GLEESON CJ:   Thank you, Mr Hanks.  Yes, Mr McLeish.

MR McLEISH:   Your Honours, as to findings of fact by the Tribunal, to the extent that the Tribunal did not address the question of interrelationship, we submit that it ought to have, but it did allude to the evidence of requiring further antidepressants.  In paragraph 8 on page 4 of the appeal book, the

opinion of Dr Stephens is referred to, that Mr Jansen may require further antidepressant and/or counselling.  In paragraph 13 on page 6 there is what we submit is an elliptical reference to the specific matter I referred to earlier:

The Tribunal notes that his treating doctor sees possible value in medication and counselling.

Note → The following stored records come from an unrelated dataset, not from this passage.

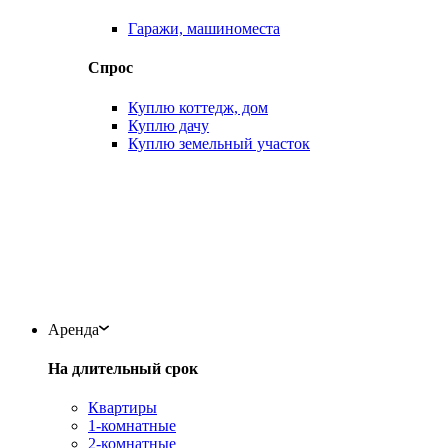
Гаражи, машиноместа
Спрос
Куплю коттедж, дом
Куплю дачу
Куплю земельный участок
Аренда
На длительный срок
Квартиры
1-комнатные
2-комнатные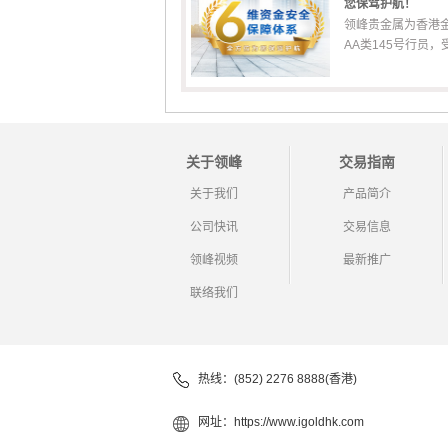
您保驾护航！
领峰贵金属为香港
AA类145号行员，受香
关于领峰
交易指南
关于我们
产品简介
公司快讯
交易信息
领峰视频
最新推广
联络我们
热线：(852) 2276 8888(香港)
网址：
https://www.igoldhk.com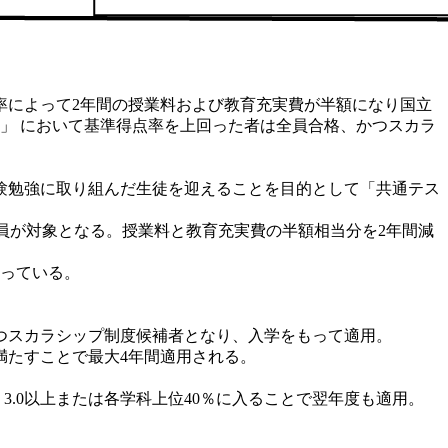
率によって2年間の授業料および教育充実費が半額になり国立
」 において基準得点率を上回った者は全員合格、かつスカラ
受験勉強に取り組んだ生徒を迎えることを目的として「共通テス
員が対象となる。授業料と教育充実費の半額相当分を2年間減
なっている。
つスカラシップ制度候補者となり、入学をもって適用。
満たすことで最大4年間適用される。
で分布）3.0以上または各学科上位40％に入ることで翌年度も適用。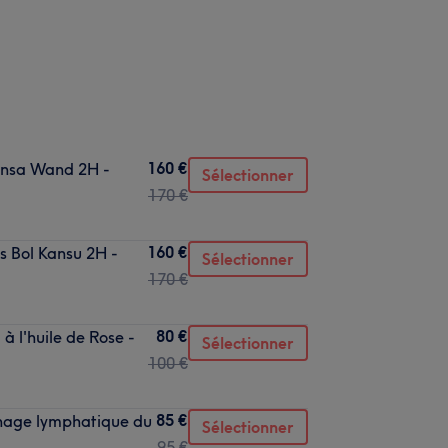
160 €
ansa Wand 2H -
Sélectionner
170 €
160 €
 Bol Kansu 2H -
Sélectionner
170 €
80 €
 l'huile de Rose -
Sélectionner
100 €
85 €
inage lymphatique du
Sélectionner
95 €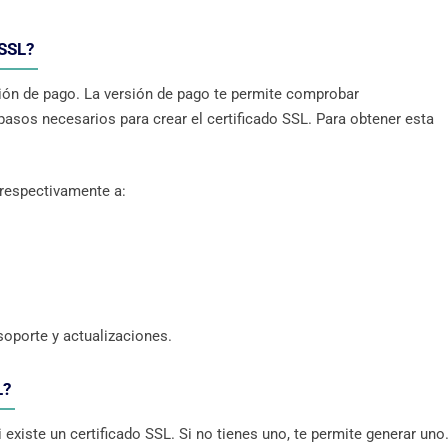
 SSL?
sión de pago. La versión de pago te permite comprobar
sos necesarios para crear el certificado SSL. Para obtener esta
 respectivamente a:
soporte y actualizaciones.
L?
xiste un certificado SSL. Si no tienes uno, te permite generar uno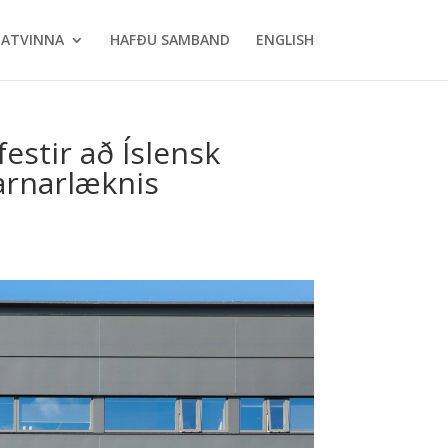
ATVINNA
HAFÐU SAMBAND
ENGLISH
estir að Íslensk
varnarlæknis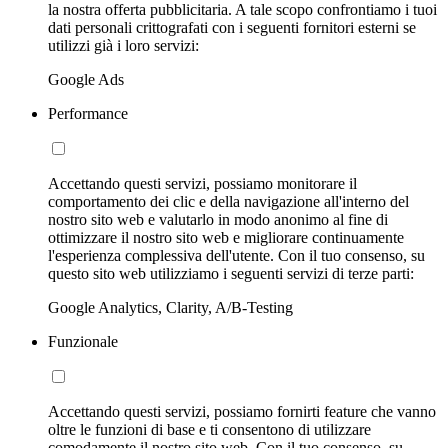
la nostra offerta pubblicitaria. A tale scopo confrontiamo i tuoi
dati personali crittografati con i seguenti fornitori esterni se
utilizzi già i loro servizi:
Google Ads
Performance
Accettando questi servizi, possiamo monitorare il
comportamento dei clic e della navigazione all'interno del
nostro sito web e valutarlo in modo anonimo al fine di
ottimizzare il nostro sito web e migliorare continuamente
l'esperienza complessiva dell'utente. Con il tuo consenso, su
questo sito web utilizziamo i seguenti servizi di terze parti:
Google Analytics, Clarity, A/B-Testing
Funzionale
Accettando questi servizi, possiamo fornirti feature che vanno
oltre le funzioni di base e ti consentono di utilizzare
comodamente il nostro sito web. Con il tuo consenso, su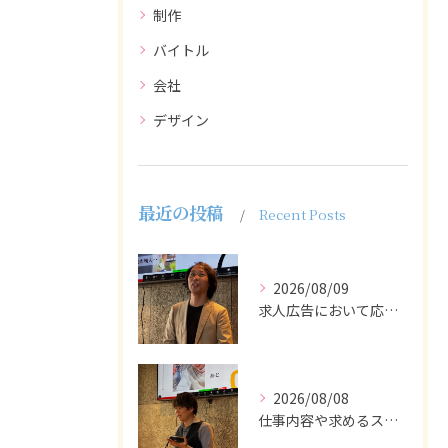
制作
バイトル
会社
デザイン
最近の投稿
Recent Posts
2026/08/09
求人広告において応募者の質を大きく左右するのは、求人内容の充...
2026/08/08
仕事内容や求めるスキルを明確にし、ターゲット層に響くメッセー...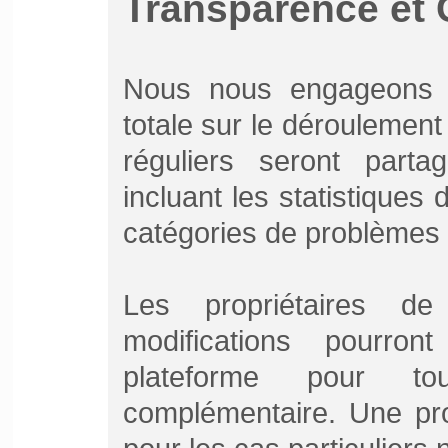
Transparence et
Nous nous engageons à
totale sur le déroulement
réguliers seront part
incluant les statistiques 
catégories de problèmes i
Les propriétaires d
modifications pourro
plateforme pour tou
complémentaire. Une pr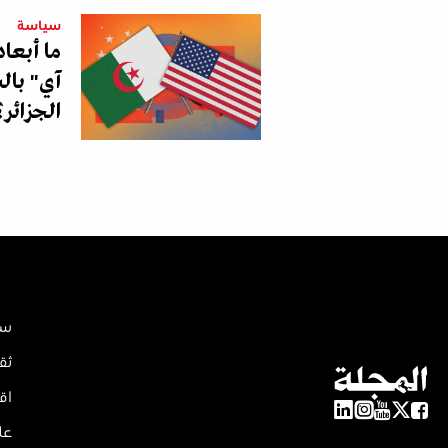
سياسة
ما أبعا
آي" بالس
الجزائر؟
سي
ثق
اق
عل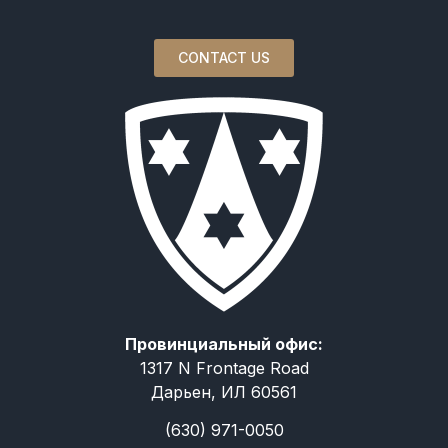
CONTACT US
Провинциальный офис:
1317 N Frontage Road
Дарьен, ИЛ 60561
(630) 971-0050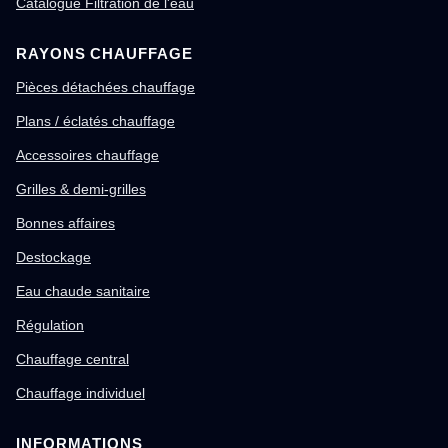
Catalogue Filtration de l'eau
RAYONS CHAUFFAGE
Pièces détachées chauffage
Plans / éclatés chauffage
Accessoires chauffage
Grilles & demi-grilles
Bonnes affaires
Destockage
Eau chaude sanitaire
Régulation
Chauffage central
Chauffage individuel
INFORMATIONS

It is true that the Tribunal did use the words of the Dragojlovic test, which we have called the subjective approach, but as Justice Heerey held, the whole tenor of the Tribunal’s decision at paragraph 15 is the application of an objective test relying on the concept of a real risk of harm and determining whether the Tribunal – the treatment is reasonable in the circumstances and in the best interests of Mr Jansen.  As his Honour Justice Heerey held the correct test requires an examination of whether the stated reasons are genuine.  If the Tribunal was to make a finding that the applicant “was not acting bona fide”, as his Honour said on page 18 of the application book:

fairness would demand a clear finding to that effect, with reasons.  The lack of such a finding points to a conclusion that the Tribunal misunderstood the correct test –

even though it used the correct words.  Our friends draw attention to the submission that was made before Justice Heerey by my learned junior about the interrelationship between the different forms of treatment.  It is possible that we have read more than his Honour intended in setting out that submission.  However, it is quite plain from that submission that the construction of the case which I am advancing to your Honours today was the same as the one put below.  In other words, the question of the interrelationship between the forms of medication has been a live issue all along and it is that question which the Full Court failed to deal with in paragraph 40 when it came to its alternative grounds for decision.

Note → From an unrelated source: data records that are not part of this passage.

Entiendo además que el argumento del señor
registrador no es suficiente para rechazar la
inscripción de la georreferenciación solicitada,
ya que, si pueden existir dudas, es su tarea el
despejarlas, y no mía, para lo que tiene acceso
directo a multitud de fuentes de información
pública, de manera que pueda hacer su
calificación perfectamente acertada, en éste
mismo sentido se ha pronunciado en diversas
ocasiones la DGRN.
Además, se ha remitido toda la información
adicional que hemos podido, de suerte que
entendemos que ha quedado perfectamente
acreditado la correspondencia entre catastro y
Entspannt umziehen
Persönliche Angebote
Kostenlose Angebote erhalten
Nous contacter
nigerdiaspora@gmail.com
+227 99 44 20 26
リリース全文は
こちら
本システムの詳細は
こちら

My learned friend says that the Full Court demonstrated a radical break in 1991 from the previous legislation.  It is open to debate, I would submit, whether there was that break but, in any event, as the material at tab 7 of the respondent’s materials, which is the explanatory memorandum for the 1997 Bill, indicates, one purpose of that ‑ and it is the only clue we have found in the extrinsic materials on this point – is said to be the clarification of issues such as “enforced” treatment.  In our submission, that suggests that if there was the radical break, of which our learned friends speak, in 1991, then it was the intention of Parliament in 1997 to address that and to return the law to the position as it was when Dragojlovic was decided.  If your Honours please.

GLEESON CJ:   Having regard to the findings of fact made by the Tribunal and the reasons given for its decision and the further ground of the Full Court’s decision expressed in paragraph 40 of the reasons of the Full Court, the case is not a suitable vehicle for considering the issue of construction which the applicant seeks to raise.  We are not persuaded that the interests of justice require a grant of special leave.

The application is dismissed with costs.

We will adjourn for a short time to reconstitute.